TL kredi/mevduat faiz makası pozitif seyrini korurken, yılbaşından bu yana YP kredi büyümesi %25.3 ile %16.9 olan TL kredi büyümesinin üzerinde. TL’nin stabil seyri ile ticari krediler daha ağırlıklı olarak YP cinsinden büyürken, bireysel segmentte ise genel amaçlı tüketici ve kredi kartı kredilerinin artış hızı daha yüksek seyretmekte. 6 Eylül verilerine göre tüketici kredisi faizi %71.7, ticari kredi faizi %60.9, 1-3 ay vadeli mevduat faizi ise %59.3 seviyesinde. Haftalık kredi/mevduat faiz makası %3.9, 13 haftalık ortalama da %5.3 ile pozitif seyrin devamına işaret ediyor. Mart ortasından bu yana TL kredi büyüme hızı 13 haftalık yıllıklandırılmış ortalamalara göre %40’ın üzerinden %23 seviyesine doğru gerilerken, YP kredi büyüme hızı ise aynı dönemde %10’lu seviyelerden %31’e yükselmiş durumda. 6 Eylül itibari ile 13 haftalık yıllıklandırılmış ve kur etkisinden arındırılmış kredi büyüme hızı %26.2, KOBİ kredilerinde %16.7 olarak gerçekleşti. 13 haftalık yıllıklandırılmış ve kur etkisinden arındırılmış mevduat büyümesi ise %29.8 seviyesinde. Kur korumalı mevduat 6 Eylül itibari ile 46.7 milyar $ seviyesinde (1,575 milyar TL). TL mevduatlar ise yılbaşından bu yana %19.2 artarken, YP Mevduat/Toplam Mevduat ise %38.8 seviyesindedir. Vadesiz mevduatın toplam mevduat içerisindeki payı ise %34.4 ile 2023 yıl ortalamasının hafif gerisindedir.

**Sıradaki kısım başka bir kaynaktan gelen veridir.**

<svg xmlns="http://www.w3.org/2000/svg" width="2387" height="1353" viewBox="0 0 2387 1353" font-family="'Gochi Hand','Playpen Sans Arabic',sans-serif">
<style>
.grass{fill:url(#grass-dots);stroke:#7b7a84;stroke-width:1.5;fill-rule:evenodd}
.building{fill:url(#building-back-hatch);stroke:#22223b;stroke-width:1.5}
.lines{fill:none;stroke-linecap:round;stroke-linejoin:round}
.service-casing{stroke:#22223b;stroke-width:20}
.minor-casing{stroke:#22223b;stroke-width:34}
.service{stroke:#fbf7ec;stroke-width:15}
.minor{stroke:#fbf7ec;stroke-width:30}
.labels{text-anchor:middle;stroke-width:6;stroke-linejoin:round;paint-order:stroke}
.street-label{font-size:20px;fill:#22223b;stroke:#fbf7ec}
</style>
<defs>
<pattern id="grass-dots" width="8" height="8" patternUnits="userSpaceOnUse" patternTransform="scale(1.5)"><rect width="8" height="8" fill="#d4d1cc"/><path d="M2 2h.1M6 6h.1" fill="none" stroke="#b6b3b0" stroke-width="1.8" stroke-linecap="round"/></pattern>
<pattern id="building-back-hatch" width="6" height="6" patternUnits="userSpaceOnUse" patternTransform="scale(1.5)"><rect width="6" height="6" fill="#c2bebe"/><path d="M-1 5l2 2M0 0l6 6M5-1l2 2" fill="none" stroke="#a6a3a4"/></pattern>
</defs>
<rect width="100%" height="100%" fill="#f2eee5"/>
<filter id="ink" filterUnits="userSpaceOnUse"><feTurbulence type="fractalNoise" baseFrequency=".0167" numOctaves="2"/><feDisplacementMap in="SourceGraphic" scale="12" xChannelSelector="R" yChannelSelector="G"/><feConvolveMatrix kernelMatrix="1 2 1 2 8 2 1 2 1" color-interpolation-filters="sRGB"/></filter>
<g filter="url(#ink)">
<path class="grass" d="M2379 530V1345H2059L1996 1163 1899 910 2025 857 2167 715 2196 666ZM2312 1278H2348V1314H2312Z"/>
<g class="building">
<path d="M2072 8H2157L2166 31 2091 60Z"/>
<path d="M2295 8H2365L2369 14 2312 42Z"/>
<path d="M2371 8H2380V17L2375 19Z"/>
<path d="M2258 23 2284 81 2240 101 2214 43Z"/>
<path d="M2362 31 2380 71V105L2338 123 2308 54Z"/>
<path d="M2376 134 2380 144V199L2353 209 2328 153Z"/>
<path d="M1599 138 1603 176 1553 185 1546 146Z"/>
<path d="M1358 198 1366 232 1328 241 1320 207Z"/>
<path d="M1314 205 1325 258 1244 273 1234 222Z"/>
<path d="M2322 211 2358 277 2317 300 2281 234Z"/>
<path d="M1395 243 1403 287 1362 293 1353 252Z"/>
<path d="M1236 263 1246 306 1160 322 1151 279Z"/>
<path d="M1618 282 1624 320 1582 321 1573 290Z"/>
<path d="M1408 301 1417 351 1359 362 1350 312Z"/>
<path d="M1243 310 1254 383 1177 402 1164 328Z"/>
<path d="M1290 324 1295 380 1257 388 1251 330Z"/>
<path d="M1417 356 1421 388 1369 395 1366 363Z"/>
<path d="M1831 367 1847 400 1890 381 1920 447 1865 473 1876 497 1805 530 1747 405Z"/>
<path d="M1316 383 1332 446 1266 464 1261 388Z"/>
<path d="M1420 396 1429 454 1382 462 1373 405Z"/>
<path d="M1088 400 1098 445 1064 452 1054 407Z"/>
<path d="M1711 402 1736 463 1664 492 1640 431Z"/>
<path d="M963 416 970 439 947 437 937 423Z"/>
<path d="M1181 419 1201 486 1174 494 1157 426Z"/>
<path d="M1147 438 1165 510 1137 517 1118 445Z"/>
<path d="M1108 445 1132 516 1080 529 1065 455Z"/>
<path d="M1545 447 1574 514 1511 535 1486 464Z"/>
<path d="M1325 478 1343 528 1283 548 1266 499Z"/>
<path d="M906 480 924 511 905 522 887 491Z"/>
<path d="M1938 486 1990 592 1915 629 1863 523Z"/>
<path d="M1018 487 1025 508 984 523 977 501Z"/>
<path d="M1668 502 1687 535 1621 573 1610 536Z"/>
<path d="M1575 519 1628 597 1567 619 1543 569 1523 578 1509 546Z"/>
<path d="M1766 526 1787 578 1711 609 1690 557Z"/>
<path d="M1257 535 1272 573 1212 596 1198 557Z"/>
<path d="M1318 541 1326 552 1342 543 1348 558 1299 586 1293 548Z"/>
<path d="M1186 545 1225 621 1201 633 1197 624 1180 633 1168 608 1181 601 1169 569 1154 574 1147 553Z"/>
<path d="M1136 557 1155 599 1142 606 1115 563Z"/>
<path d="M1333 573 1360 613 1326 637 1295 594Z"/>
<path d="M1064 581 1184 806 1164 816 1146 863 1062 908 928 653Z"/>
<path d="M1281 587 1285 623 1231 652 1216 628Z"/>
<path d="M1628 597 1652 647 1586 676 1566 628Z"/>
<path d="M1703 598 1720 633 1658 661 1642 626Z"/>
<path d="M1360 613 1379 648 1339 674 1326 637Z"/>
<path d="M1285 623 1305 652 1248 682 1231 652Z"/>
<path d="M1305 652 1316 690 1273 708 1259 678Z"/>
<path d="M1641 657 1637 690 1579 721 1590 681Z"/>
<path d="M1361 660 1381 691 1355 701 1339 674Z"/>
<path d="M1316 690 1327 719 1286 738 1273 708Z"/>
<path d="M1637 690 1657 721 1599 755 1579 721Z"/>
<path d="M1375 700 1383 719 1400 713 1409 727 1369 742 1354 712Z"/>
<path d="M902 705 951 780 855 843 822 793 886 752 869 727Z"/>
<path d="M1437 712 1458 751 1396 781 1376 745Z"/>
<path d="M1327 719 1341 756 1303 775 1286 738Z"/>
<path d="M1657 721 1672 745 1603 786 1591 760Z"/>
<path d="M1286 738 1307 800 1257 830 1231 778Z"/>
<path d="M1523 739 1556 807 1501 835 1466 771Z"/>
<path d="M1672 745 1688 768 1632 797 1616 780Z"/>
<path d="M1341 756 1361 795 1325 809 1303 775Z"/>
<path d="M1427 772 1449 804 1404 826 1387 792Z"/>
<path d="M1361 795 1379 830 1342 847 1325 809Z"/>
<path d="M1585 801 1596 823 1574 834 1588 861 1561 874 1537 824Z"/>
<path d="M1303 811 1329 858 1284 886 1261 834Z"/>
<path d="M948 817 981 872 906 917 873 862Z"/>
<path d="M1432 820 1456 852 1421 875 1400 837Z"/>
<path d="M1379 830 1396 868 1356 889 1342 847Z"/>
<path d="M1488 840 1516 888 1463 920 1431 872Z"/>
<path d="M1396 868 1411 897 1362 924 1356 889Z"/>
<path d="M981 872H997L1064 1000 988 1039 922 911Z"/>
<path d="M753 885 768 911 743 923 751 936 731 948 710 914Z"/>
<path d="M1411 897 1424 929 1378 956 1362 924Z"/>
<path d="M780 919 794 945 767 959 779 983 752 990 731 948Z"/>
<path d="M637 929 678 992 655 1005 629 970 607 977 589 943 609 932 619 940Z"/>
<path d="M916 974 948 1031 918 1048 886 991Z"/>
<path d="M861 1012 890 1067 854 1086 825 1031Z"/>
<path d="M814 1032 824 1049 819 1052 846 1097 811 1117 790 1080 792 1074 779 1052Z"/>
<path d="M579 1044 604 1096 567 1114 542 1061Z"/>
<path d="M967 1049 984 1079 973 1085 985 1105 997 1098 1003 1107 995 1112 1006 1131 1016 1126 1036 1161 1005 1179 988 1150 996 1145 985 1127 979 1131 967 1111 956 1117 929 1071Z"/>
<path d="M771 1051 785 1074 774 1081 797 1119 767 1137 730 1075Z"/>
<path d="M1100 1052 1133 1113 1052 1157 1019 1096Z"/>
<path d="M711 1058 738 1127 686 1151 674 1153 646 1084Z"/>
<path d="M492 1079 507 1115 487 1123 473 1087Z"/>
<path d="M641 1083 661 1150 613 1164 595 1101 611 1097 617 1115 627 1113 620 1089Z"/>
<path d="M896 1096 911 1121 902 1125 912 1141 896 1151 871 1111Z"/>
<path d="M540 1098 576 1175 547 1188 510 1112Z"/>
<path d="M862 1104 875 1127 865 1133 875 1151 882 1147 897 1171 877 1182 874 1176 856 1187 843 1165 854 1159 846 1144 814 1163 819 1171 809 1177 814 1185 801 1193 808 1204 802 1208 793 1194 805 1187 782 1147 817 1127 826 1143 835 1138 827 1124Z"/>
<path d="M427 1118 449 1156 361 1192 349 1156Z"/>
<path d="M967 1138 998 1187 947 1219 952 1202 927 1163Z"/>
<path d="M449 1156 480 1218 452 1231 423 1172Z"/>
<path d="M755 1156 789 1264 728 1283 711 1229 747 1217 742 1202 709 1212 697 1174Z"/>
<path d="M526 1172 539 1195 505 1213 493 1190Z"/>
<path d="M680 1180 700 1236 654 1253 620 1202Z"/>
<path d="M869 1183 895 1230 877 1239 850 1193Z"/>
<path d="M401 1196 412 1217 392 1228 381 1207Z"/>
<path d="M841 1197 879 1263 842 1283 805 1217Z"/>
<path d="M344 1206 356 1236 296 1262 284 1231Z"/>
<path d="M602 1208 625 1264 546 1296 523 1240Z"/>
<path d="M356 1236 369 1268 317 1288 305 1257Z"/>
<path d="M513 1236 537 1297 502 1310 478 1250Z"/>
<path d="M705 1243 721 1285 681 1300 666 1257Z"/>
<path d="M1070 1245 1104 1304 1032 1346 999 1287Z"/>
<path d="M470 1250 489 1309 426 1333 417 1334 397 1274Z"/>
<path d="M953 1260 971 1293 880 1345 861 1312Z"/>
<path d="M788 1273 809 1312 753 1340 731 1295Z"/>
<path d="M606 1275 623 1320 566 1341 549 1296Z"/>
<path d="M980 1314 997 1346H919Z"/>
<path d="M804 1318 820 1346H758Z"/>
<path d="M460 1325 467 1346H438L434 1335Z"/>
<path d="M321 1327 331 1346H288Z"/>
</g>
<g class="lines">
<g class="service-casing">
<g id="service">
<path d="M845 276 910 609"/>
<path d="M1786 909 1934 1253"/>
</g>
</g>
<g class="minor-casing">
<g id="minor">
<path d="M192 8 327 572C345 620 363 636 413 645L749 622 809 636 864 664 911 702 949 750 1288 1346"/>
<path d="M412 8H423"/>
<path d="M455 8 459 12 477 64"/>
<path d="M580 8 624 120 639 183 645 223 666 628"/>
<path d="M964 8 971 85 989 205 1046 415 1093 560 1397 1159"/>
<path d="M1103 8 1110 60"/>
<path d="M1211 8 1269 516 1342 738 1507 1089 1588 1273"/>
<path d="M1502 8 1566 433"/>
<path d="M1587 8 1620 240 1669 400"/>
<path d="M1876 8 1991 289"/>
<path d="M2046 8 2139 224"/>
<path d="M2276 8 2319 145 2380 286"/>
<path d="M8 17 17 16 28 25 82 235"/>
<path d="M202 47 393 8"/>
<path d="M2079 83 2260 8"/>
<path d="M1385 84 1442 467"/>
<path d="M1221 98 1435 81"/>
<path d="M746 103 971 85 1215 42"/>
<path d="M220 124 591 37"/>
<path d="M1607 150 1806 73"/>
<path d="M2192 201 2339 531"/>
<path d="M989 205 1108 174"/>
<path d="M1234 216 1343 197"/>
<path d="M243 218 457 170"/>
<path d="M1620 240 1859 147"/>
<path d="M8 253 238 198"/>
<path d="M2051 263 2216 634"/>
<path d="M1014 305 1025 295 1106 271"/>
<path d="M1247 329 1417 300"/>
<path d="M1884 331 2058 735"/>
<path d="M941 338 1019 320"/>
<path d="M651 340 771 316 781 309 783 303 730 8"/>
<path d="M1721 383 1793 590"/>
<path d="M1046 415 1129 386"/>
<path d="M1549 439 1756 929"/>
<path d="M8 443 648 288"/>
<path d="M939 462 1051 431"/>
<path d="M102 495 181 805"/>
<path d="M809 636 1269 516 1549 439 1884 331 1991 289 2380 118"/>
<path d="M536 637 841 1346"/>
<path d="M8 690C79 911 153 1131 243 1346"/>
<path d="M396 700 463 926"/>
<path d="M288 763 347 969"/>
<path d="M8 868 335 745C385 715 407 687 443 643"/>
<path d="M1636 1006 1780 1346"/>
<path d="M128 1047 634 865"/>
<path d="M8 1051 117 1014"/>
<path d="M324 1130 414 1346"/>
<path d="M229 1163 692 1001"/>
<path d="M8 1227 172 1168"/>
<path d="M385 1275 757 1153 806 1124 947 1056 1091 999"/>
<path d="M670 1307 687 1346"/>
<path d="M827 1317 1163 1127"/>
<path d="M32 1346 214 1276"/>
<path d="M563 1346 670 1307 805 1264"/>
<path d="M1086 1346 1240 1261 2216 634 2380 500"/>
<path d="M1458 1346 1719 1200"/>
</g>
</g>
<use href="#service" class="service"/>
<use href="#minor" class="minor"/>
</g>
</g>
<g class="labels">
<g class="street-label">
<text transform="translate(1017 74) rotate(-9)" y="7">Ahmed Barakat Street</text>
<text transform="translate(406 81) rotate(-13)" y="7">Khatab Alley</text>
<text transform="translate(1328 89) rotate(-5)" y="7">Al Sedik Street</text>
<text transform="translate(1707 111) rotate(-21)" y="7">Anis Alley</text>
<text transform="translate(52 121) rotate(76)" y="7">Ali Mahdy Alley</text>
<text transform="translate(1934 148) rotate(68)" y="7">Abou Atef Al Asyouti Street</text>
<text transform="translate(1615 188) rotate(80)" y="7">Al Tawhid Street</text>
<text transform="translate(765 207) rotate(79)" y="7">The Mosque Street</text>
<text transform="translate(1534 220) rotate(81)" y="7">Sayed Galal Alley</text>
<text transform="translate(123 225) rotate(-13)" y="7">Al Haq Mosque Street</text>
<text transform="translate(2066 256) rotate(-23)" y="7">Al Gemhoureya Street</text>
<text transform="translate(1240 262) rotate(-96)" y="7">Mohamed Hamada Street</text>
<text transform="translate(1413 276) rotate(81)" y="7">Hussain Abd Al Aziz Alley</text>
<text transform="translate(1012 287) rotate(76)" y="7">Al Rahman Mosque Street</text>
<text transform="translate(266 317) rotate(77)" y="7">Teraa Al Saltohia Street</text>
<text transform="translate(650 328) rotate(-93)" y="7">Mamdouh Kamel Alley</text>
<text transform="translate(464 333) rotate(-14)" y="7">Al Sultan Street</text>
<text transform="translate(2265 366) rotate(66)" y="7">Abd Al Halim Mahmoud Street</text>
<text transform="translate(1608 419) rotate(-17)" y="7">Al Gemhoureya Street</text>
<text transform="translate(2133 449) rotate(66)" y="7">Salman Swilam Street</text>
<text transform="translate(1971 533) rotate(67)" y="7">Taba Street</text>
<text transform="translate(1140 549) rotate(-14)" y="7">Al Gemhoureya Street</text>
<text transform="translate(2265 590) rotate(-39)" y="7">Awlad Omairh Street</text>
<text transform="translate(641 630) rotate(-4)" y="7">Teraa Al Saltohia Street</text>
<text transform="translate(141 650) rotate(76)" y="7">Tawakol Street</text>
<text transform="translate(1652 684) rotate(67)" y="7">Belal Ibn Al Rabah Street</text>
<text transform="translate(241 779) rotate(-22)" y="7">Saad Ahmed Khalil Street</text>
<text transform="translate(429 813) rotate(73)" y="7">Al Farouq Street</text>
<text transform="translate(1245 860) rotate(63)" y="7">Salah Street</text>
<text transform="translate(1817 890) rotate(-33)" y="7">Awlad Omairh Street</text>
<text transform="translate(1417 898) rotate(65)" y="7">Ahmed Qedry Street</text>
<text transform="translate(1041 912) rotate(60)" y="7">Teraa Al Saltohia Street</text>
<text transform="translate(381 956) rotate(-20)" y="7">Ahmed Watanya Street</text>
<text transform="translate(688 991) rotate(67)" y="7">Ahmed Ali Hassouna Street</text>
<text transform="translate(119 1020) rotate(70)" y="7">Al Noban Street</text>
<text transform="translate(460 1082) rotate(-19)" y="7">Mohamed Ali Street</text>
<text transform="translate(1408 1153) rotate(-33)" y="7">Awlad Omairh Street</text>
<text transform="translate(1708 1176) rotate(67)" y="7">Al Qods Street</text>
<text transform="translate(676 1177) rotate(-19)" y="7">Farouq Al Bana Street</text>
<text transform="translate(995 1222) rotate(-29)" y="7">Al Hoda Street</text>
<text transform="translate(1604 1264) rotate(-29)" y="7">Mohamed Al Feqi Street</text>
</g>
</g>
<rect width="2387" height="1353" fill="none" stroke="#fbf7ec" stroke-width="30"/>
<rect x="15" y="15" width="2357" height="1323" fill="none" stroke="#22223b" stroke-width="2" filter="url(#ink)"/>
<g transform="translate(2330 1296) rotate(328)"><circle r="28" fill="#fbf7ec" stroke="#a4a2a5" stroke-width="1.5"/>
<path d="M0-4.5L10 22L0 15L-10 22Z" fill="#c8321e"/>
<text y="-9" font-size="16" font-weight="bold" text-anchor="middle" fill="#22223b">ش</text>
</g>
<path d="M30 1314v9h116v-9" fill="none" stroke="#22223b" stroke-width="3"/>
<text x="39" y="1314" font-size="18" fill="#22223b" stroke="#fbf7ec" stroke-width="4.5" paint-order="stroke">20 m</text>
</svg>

Takipteki kredi oranı %1.73 seviyesinde. Takipteki krediler için ayrılan karşılık oranı ise %74.9 ile yüksek. Reel sektörün YP kredi riskinin 2018 yılı Mayıs ayından bu yana gerilemiş olması önemli bir kazanım. Kredi faizlerindeki yükseliş ile bireysel kredilerde takibe intikal kısmen hızlanabilir. Bunun tolere edilebilir seviyede kalacağını ve bankaların yüksek karşılık oranları ile oldukça korunaklı olduklarını düşünüyoruz. 2023’te 2022’ye göre daha düşük bir kredi risk maliyeti gerçekleşirken, 2024 yılında kredi risk maliyetinde sınırlı bir artış olabilir.